Thinking Allowed - Including musings by Daan Spijer.

From the Kitchen

March 7, 2016

From the Kitchen #179


We are living fearful lives. Our politicians are keeping us that way and the media are assisting them eagerly. Although we live in the ‘information age’, we are not given ready access to the information we need to make informed choices or to intelligently debate the issues that affect our lives.

We almost all have access to the internet. However, there are caveats associated with information you will find there. What is the source? What are the vested interests (if any), the prejudices (everyone has them), and the political allegiances (if any) of the author? What information is the author relying on? Is that source reliable? Who is paying the author?

To be sure of the validity of the information, you need to research. If you want to use the information for debate or lobbying, can you find copies of the official government documents, or documents from reliable research organisations, ones that have no axe to grind? Is the source to the left or right of politics?

The most important debates we can have are about the environment (including climate change), geographical dislocation of people, human health, species survival, and food and water security. The arguments used by politicians and (largely) indiscriminately repeated by the media, can rarely be taken seriously; they are usually full of misinterpretation, jargon, double-speak and misdirection. The misdirection is used in the same way as it is employed by magicians – we look where they want us to, while they do something else where we not looking.

On all the important topics I have listed, we are being bamboozled and frightened by the apparitions and ghosts and chimeras. Money, corporations, financial markets and the economy are all creations of human ingenuity. Unfortunately, instead of reminding us that we can un-create or change them to suit our wider societal needs, we are falsely told that these are “real” things and we need to “obey” them, and “not upset them”. We are frightened into not upsetting them – the chimeras or the politicians.

The real things we should be concerned about are the air we breathe, the food we eat and the water we drink. Next on the list would be the ecosystems that support life – not just ours, but all life. We may consider it ‘greenie’ or ‘warm and fuzzy’ to be talking about protecting wild places for their own sakes, but it is a fundamental necessity for survival.

There are people who talk of the possibility of terraforming other planets in the future, such as Mars, so that humans may live there. What we are on a path of achieving right now is ‘Lunaforming’ our own planet so that nothing can live here.

As far back as I can remember, there have been frightening scenarios spouted by politicians and the media.

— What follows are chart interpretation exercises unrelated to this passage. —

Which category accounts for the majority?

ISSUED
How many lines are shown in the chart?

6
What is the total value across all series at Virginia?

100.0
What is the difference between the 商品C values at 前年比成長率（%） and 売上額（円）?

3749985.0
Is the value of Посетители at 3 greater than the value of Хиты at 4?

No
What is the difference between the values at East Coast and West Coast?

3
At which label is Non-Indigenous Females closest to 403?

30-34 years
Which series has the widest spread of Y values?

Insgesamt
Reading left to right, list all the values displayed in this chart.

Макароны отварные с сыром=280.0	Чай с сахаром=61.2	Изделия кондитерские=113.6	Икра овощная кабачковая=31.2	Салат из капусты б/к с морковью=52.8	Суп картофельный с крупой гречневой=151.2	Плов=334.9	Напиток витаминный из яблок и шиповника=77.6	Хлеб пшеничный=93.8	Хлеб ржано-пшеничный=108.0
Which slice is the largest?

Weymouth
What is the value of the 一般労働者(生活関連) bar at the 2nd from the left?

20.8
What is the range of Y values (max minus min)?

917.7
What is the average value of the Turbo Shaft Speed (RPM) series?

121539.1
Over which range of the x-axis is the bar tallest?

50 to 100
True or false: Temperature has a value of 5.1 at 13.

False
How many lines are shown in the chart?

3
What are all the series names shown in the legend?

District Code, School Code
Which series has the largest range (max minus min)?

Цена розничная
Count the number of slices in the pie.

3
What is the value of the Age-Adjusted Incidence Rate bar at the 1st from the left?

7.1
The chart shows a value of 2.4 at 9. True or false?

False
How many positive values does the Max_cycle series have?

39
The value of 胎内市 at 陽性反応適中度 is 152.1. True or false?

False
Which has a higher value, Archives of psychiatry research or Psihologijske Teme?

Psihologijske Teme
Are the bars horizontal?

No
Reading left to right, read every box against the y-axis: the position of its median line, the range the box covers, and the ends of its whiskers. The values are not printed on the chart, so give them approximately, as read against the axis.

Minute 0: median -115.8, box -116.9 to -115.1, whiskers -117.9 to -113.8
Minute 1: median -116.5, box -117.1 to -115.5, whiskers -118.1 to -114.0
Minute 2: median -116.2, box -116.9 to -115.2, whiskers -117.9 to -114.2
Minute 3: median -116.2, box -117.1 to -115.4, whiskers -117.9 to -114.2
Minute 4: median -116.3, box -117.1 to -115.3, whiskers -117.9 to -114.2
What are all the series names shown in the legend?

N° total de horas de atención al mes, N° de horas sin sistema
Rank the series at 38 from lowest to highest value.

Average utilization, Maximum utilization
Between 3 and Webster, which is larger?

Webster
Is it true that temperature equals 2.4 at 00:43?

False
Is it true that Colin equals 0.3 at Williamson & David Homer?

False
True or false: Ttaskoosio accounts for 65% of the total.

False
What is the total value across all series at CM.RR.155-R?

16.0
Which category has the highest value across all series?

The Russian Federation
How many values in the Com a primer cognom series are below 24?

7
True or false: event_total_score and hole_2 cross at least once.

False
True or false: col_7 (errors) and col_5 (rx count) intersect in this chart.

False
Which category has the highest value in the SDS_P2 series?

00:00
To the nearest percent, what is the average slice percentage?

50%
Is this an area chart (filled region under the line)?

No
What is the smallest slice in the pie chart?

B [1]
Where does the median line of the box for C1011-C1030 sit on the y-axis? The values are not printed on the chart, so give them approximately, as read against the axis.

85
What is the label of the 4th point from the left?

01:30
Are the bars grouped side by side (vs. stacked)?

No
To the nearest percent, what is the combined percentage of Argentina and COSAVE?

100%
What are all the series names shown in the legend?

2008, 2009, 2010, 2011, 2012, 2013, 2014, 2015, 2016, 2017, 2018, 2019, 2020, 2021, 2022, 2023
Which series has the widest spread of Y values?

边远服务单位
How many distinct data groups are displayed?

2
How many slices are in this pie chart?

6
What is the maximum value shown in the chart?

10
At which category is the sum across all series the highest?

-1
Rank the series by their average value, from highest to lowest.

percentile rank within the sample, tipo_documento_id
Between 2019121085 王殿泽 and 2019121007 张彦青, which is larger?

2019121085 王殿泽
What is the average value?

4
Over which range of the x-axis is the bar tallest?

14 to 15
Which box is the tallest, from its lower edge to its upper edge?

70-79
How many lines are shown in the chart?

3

Under Prime Minister Menzies it was the “yellow peril” that would slide down the map from Australia’s north. In the ’60s and ’70s it was fear of all-out nuclear war.

Are people still ready to be frightened and, if so, how much of this has to do with trust of the media? A Gallup poll in the USA in September 2015 found that only 40% of Americans say they trust the media.1 It showed trust was higher amongst Democrats than Republicans, which makes me wonder about the hyperbole and nonsense in the American media at election time. In Australia the figures on trust of the media is similar, according to an October 2015 Reuters report.2

The question then becomes more complex. Much of what is reported in the media of what politicians say seems to be aimed at frightening the consumers of those media. But if 60% of the consumers of those media don’t entirely trust them, what effect does all this ‘frightening’ news have on how people organise their lives and on how they vote?

While we need to make urgent choices about the survival of life on the planet – it has been urgent for a long time – very few people who should be leading are doing anything other than pandering to the fossil fuel industry by frightening us with how it would wreck the economy and ruin our way of life if we put government support into developing technologies (especially in the production of energy) that will not have adverse effects. The development of these technologies and their implementation are largely coming from individuals, small businesses and local communities, who have decided to stop heeding the threatening language and are just getting on with it.

Perhaps that is the way for the (immediate) future – close our ears and eyes to the nonsense coming from our politicians and just get on with what we know to be right, showing others that it can be done and demonstrating the benefits of it, including the economic ones.

I know that I am sceptical about much of what is reported in the popular print media and on commercial television. I am less so about news on the ABC, the Australian public broadcaster, and I devour a lot of analysis of events and of political pontifications from smaller-circulation publications for which I pay a subscription. What I have to monitor carefully in my responses to what is put out through the media is not fear, but righteous anger.